DISCLOSURE STATEMENT

No potential conflict of interest was reported by the author(s).

ETHICS

This was sought and obtained (UCL EP/2018/007)

REGISTRATION

This paper was not pre-registered with the journal

Notes

1 In 2017, the WHO age-standardized estimated prevalence of tobacco and cigarette smoking among those aged 15 years or more was 16.5% and 14.8% respectively in Singapore, compared to 19.8% and 17.5% respectively in the UK (WHO, 2019).

2 In 2016, alcohol per capita consumption (of pure alcohol) was 2.0 liters in Singapore, compared to 11.4 liters in the UK. The prevalence of alcohol use disorders and alcohol dependence was 1.1% and 0.5% respectively in Singapore, compared to 8.7% and 1.4% respectively in the UK (WHO, 2018).
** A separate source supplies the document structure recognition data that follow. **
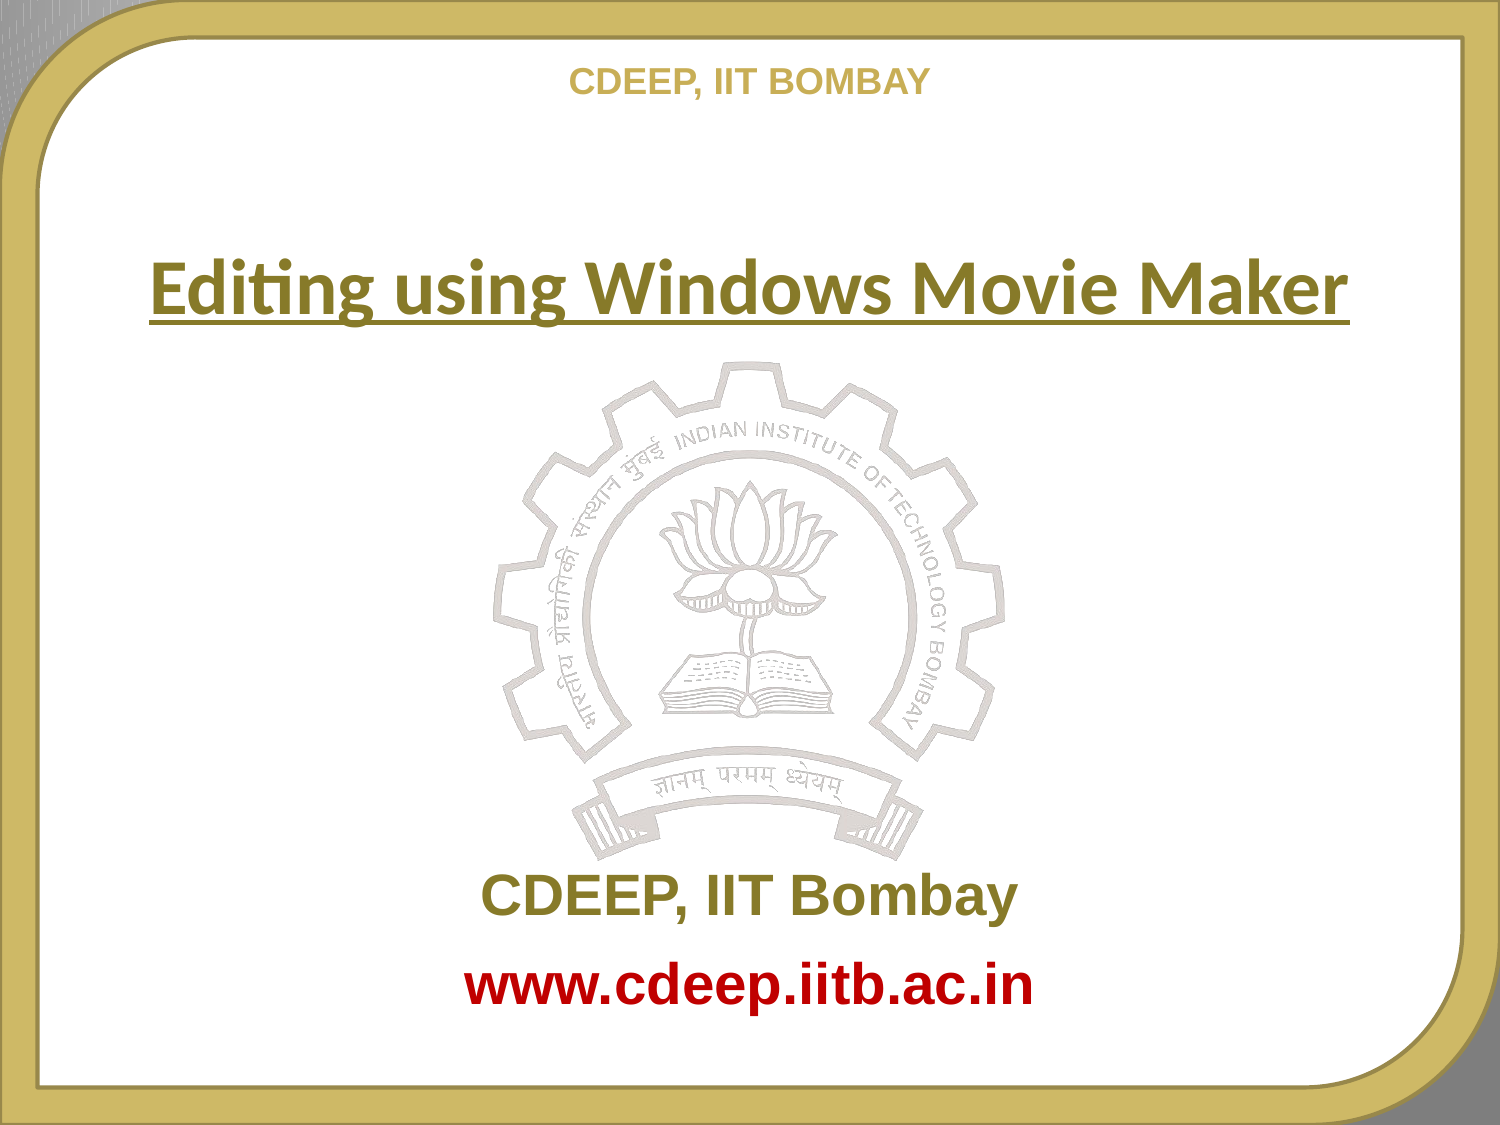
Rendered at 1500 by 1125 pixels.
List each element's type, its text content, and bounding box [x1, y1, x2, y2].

text_box www.cdeep.iitb.ac.in [62, 939, 1438, 1024]
text_box [0, 0, 1500, 1125]
title Editing using Windows Movie Maker [62, 162, 1438, 404]
text_box CDEEP, IIT Bombay [62, 849, 1438, 935]
text_box CDEEP, IIT Bombay [62, 49, 1438, 110]
text_box [35, 35, 1465, 1090]
picture [462, 349, 1018, 882]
3 Further participant demographic information collected is available from the first author on request.

4 There was a high correlation between the Bradley-Terry model derived factor coefficient estimates and their z-values for each of the six factors across all participants. The correlations are shown in Appendix B.

5 There are only 95 participants as four participants gave all six factors the same ratings and/or ranking and thus a Kendall’s correlation coefficient could not be calculated.